**AIM OF THE EXERCISE**
Could you output every record again, exactly as given?

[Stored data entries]
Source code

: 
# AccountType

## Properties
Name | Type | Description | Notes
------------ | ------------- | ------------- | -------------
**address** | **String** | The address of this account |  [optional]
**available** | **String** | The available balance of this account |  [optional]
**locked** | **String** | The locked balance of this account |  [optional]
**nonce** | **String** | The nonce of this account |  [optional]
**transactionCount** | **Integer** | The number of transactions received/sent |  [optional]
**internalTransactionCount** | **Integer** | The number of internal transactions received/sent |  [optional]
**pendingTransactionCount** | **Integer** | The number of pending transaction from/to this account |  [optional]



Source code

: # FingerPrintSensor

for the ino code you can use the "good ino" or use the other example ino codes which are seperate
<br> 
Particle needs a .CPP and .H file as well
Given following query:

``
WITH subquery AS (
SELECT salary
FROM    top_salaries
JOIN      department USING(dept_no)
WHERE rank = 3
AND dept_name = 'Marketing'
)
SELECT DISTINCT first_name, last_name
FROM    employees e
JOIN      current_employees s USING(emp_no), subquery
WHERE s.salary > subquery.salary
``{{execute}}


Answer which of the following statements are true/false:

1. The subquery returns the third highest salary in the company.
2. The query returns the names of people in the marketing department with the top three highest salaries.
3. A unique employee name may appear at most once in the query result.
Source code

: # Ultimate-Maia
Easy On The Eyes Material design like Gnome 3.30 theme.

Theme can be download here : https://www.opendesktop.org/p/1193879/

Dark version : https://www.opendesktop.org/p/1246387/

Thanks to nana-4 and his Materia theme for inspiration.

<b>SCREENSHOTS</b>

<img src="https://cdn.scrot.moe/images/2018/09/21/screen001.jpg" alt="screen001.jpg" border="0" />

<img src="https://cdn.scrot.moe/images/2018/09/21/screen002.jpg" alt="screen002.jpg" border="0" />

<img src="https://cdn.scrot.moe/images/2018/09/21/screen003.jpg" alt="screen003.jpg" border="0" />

**REPLY TO THE TASK**
Source code

: 
# AccountType

## Properties
Name | Type | Description | Notes
------------ | ------------- | ------------- | -------------
**address** | **String** | The address of this account |  [optional]
**available** | **String** | The available balance of this account |  [optional]
**locked** | **String** | The locked balance of this account |  [optional]
**nonce** | **String** | The nonce of this account |  [optional]
**transactionCount** | **Integer** | The number of transactions received/sent |  [optional]
**internalTransactionCount** | **Integer** | The number of internal transactions received/sent |  [optional]
**pendingTransactionCount** | **Integer** | The number of pending transaction from/to this account |  [optional]



Source code

: # FingerPrintSensor

for the ino code you can use the "good ino" or use the other example ino codes which are seperate
<br> 
Particle needs a .CPP and .H file as well
Given following query:

``
WITH subquery AS (
SELECT salary
FROM    top_salaries
JOIN      department USING(dept_no)
WHERE rank = 3
AND dept_name = 'Marketing'
)
SELECT DISTINCT first_name, last_name
FROM    employees e
JOIN      current_employees s USING(emp_no), subquery
WHERE s.salary > subquery.salary
``{{execute}}


Answer which of the following statements are true/false:

1. The subquery returns the third highest salary in the company.
2. The query returns the names of people in the marketing department with the top three highest salaries.
3. A unique employee name may appear at most once in the query result.
Source code

: # Ultimate-Maia
Easy On The Eyes Material design like Gnome 3.30 theme.

Theme can be download here : https://www.opendesktop.org/p/1193879/

Dark version : https://www.opendesktop.org/p/1246387/

Thanks to nana-4 and his Materia theme for inspiration.

<b>SCREENSHOTS</b>

<img src="https://cdn.scrot.moe/images/2018/09/21/screen001.jpg" alt="screen001.jpg" border="0" />

<img src="https://cdn.scrot.moe/images/2018/09/21/screen002.jpg" alt="screen002.jpg" border="0" />

<img src="https://cdn.scrot.moe/images/2018/09/21/screen003.jpg" alt="screen003.jpg" border="0" />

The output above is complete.